Directions for this task: Type the records that follow again exactly as written, but drop the pictures.
Data for the task section start
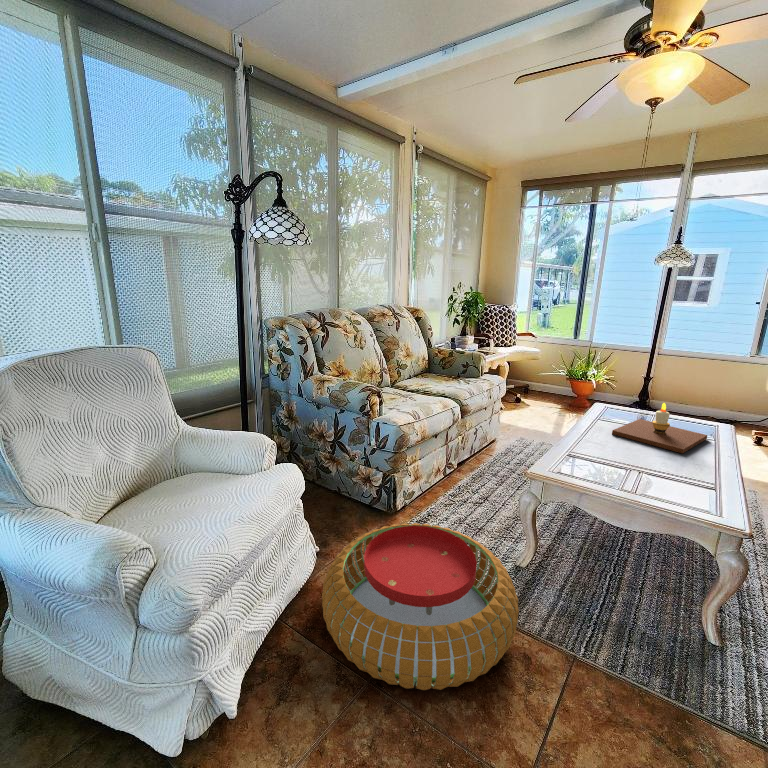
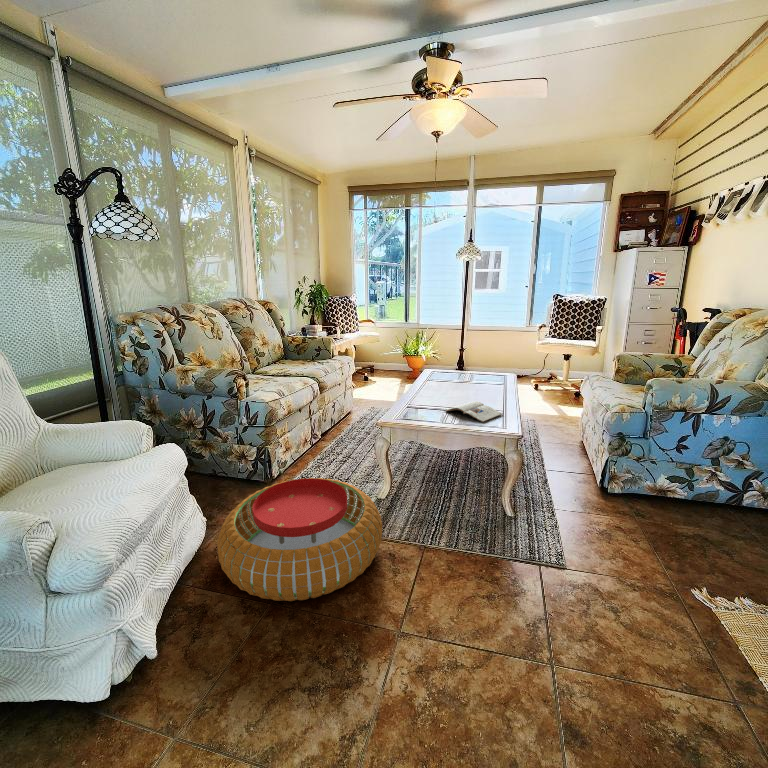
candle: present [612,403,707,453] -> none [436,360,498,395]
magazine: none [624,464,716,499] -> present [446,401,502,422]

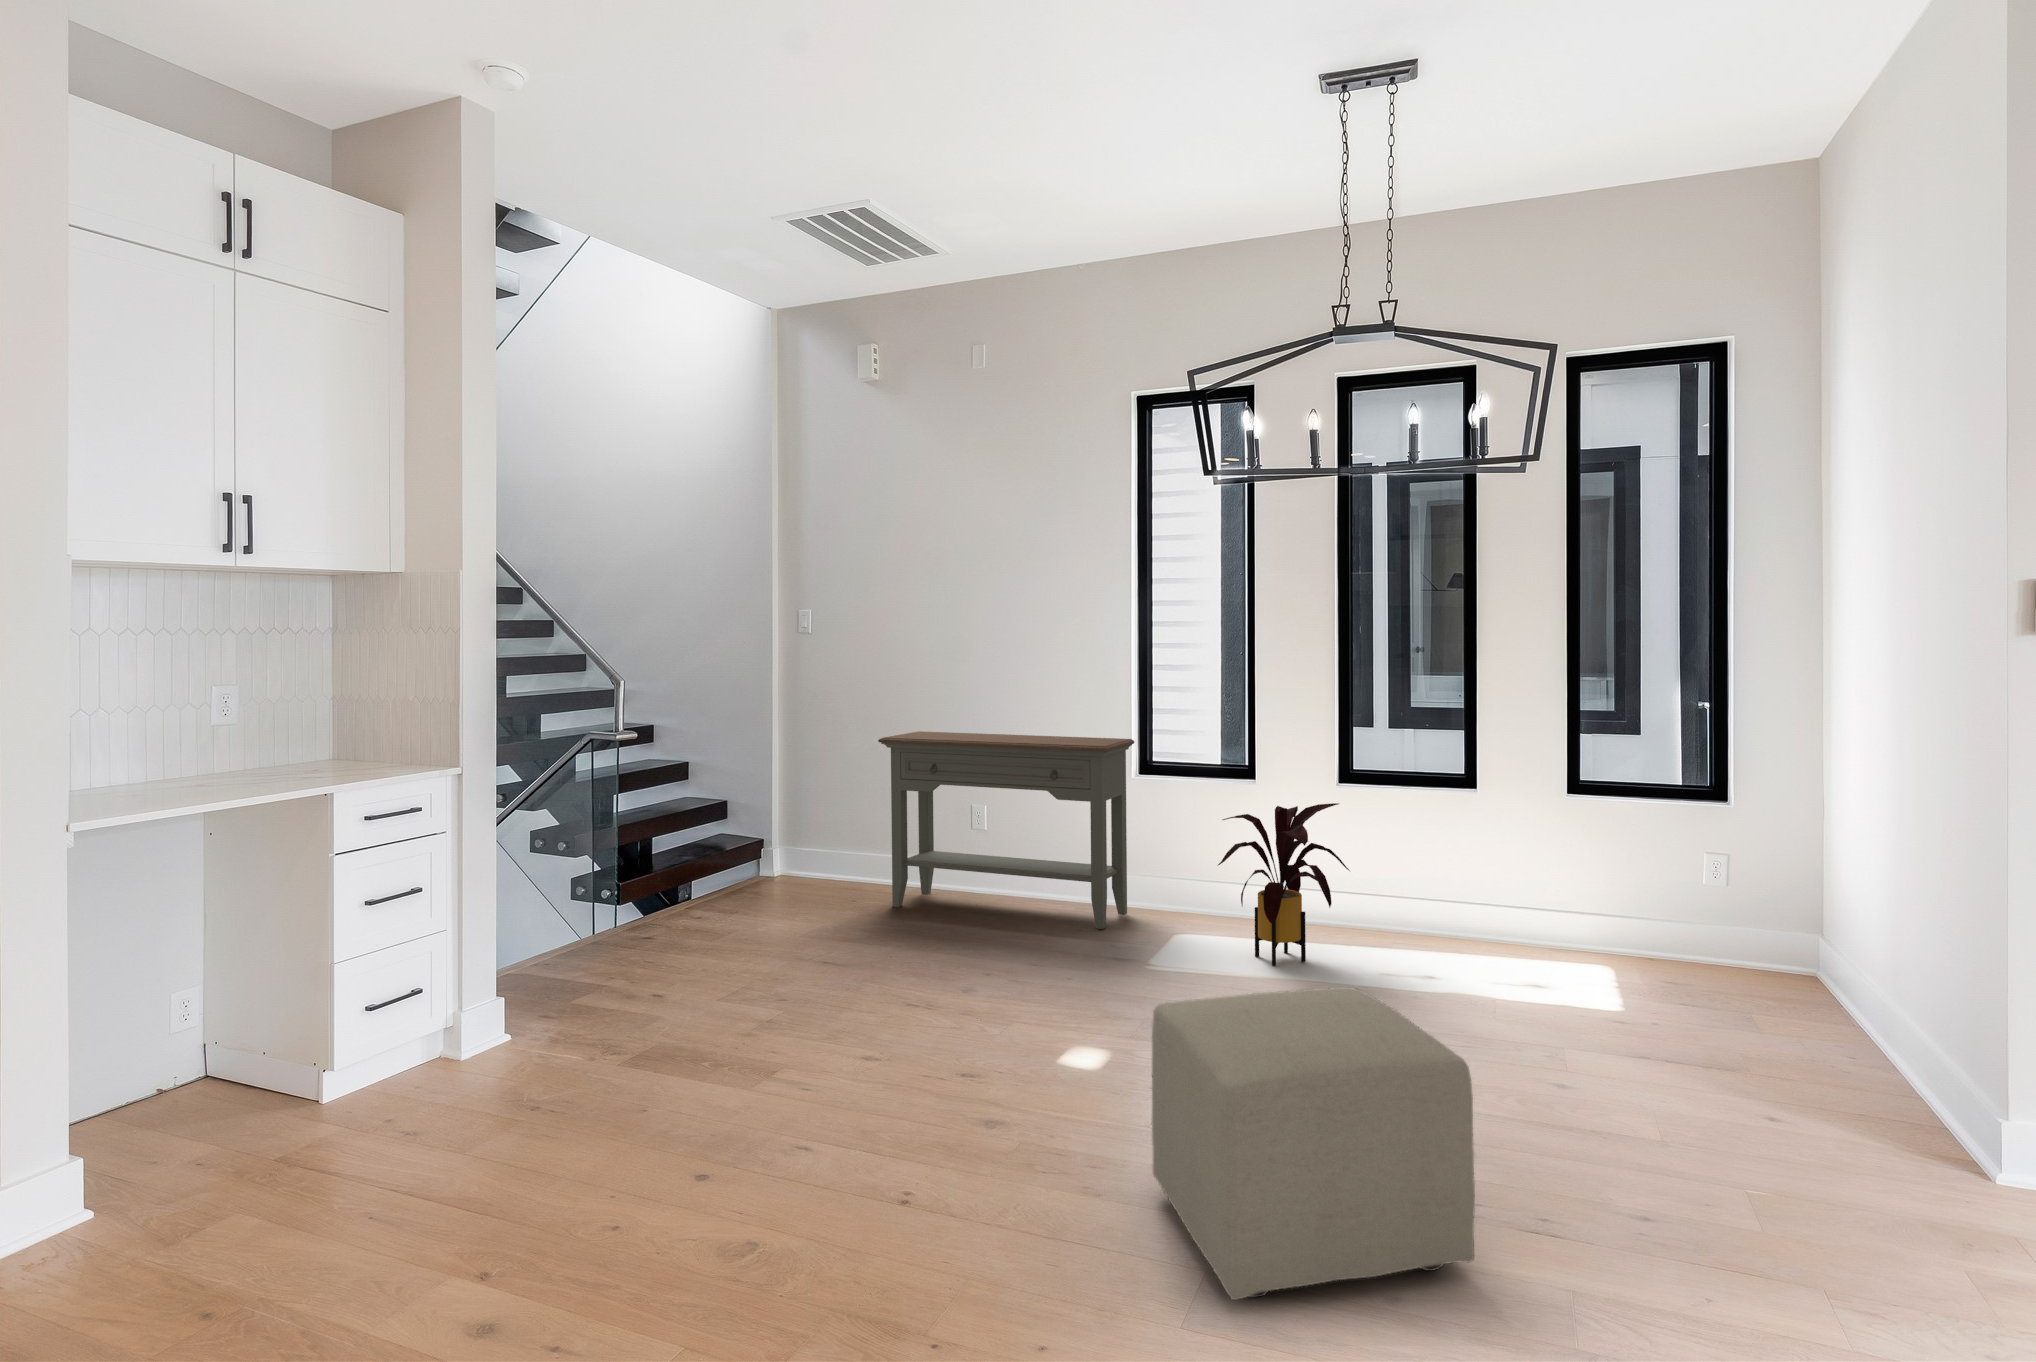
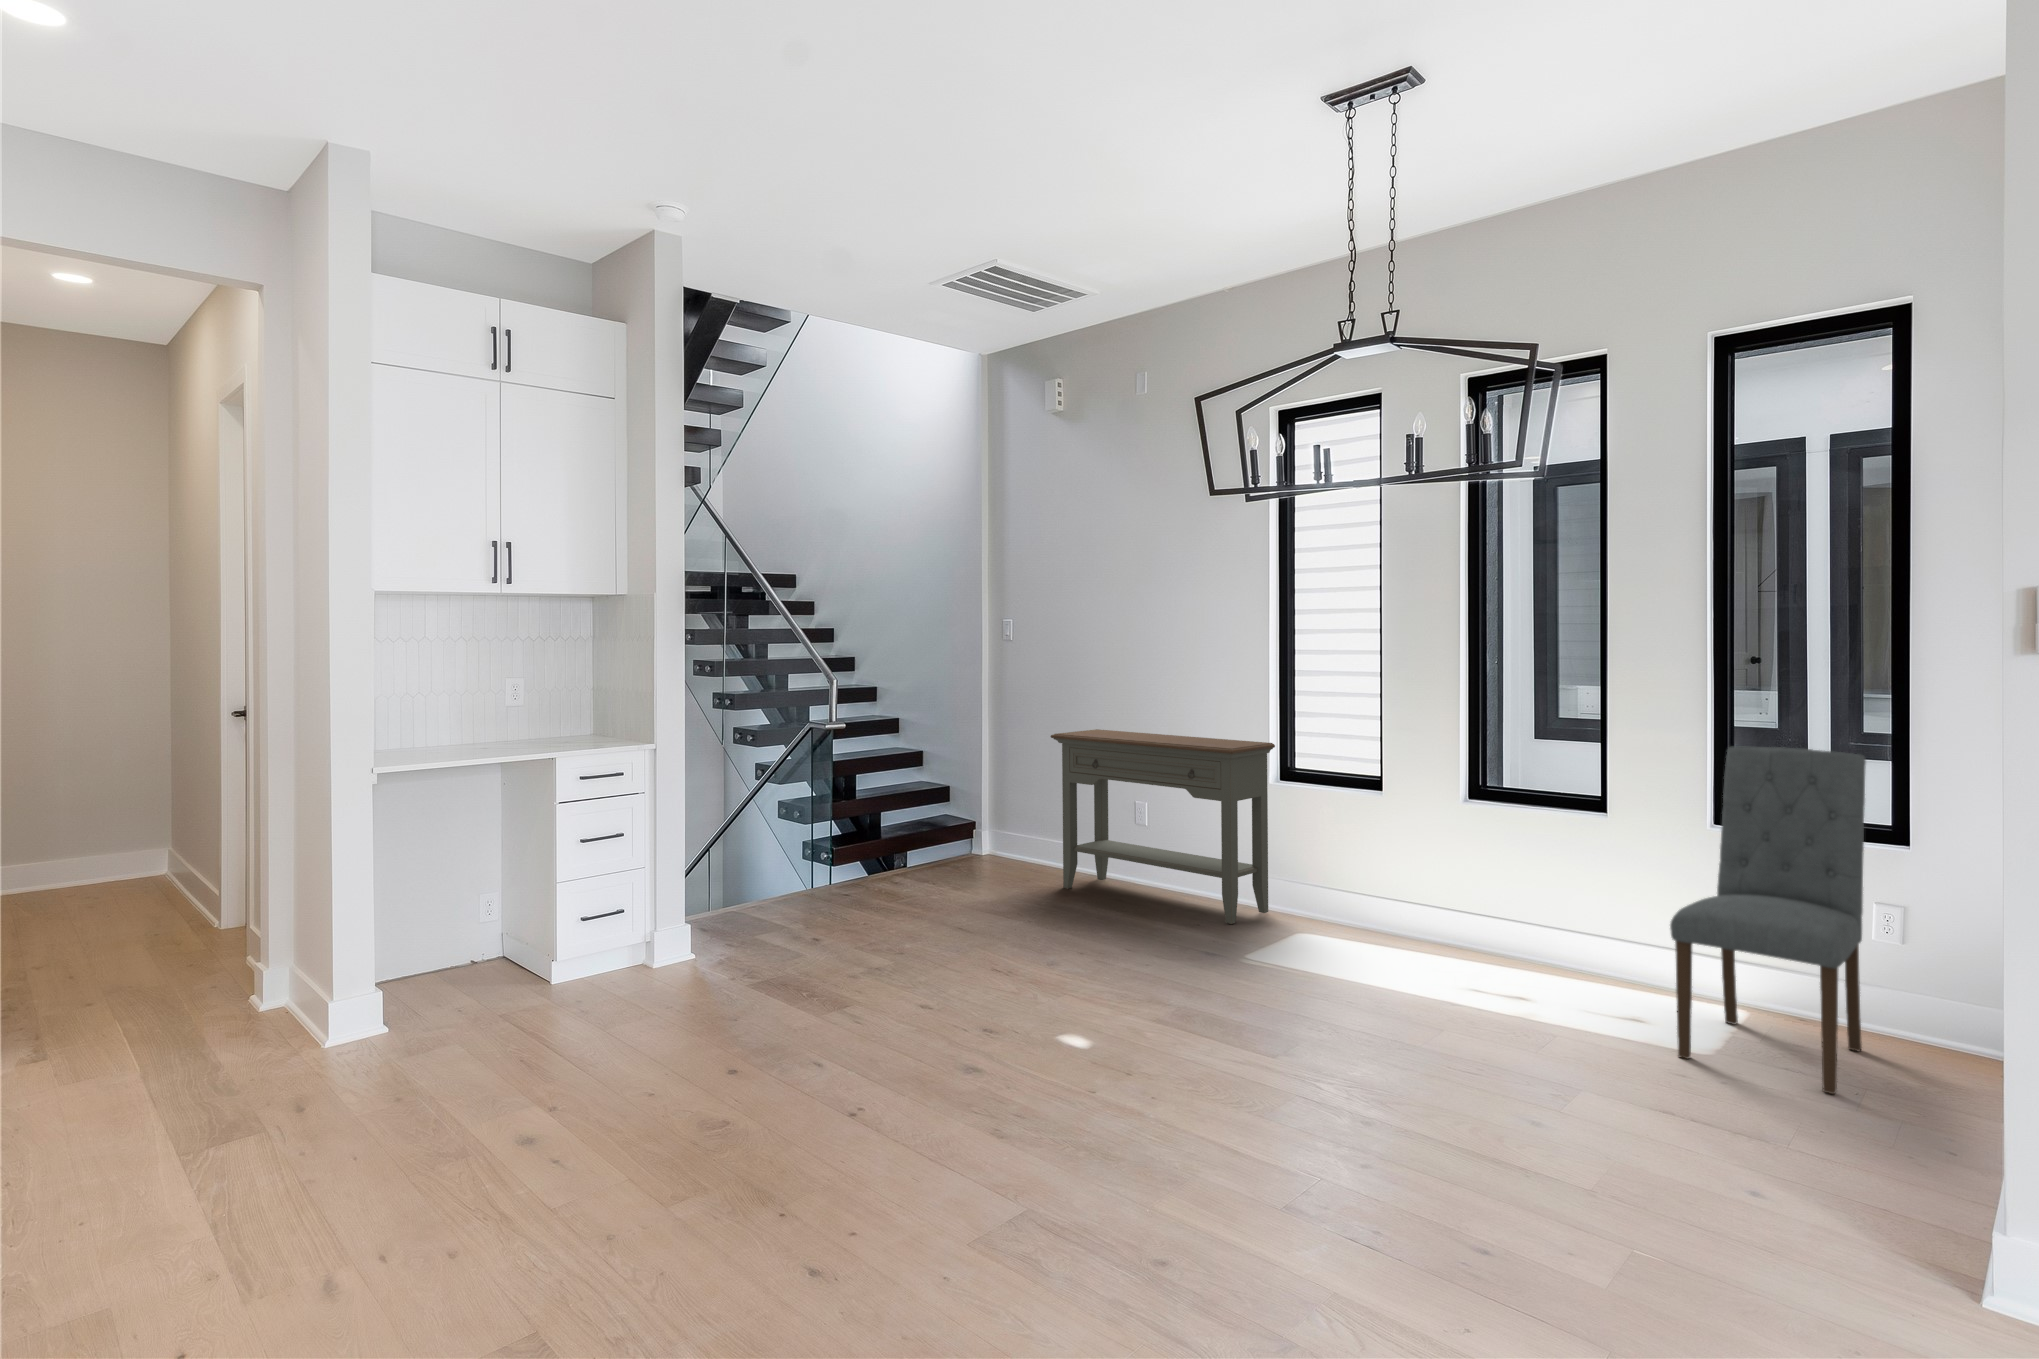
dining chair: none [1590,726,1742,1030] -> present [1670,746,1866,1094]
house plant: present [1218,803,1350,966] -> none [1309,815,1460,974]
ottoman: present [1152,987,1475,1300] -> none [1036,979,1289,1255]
Data for the task section end
Answer area:
candle: present [612,403,707,453] -> none [436,360,498,395]
magazine: none [624,464,716,499] -> present [446,401,502,422]

dining chair: none [1590,726,1742,1030] -> present [1670,746,1866,1094]
house plant: present [1218,803,1350,966] -> none [1309,815,1460,974]
ottoman: present [1152,987,1475,1300] -> none [1036,979,1289,1255]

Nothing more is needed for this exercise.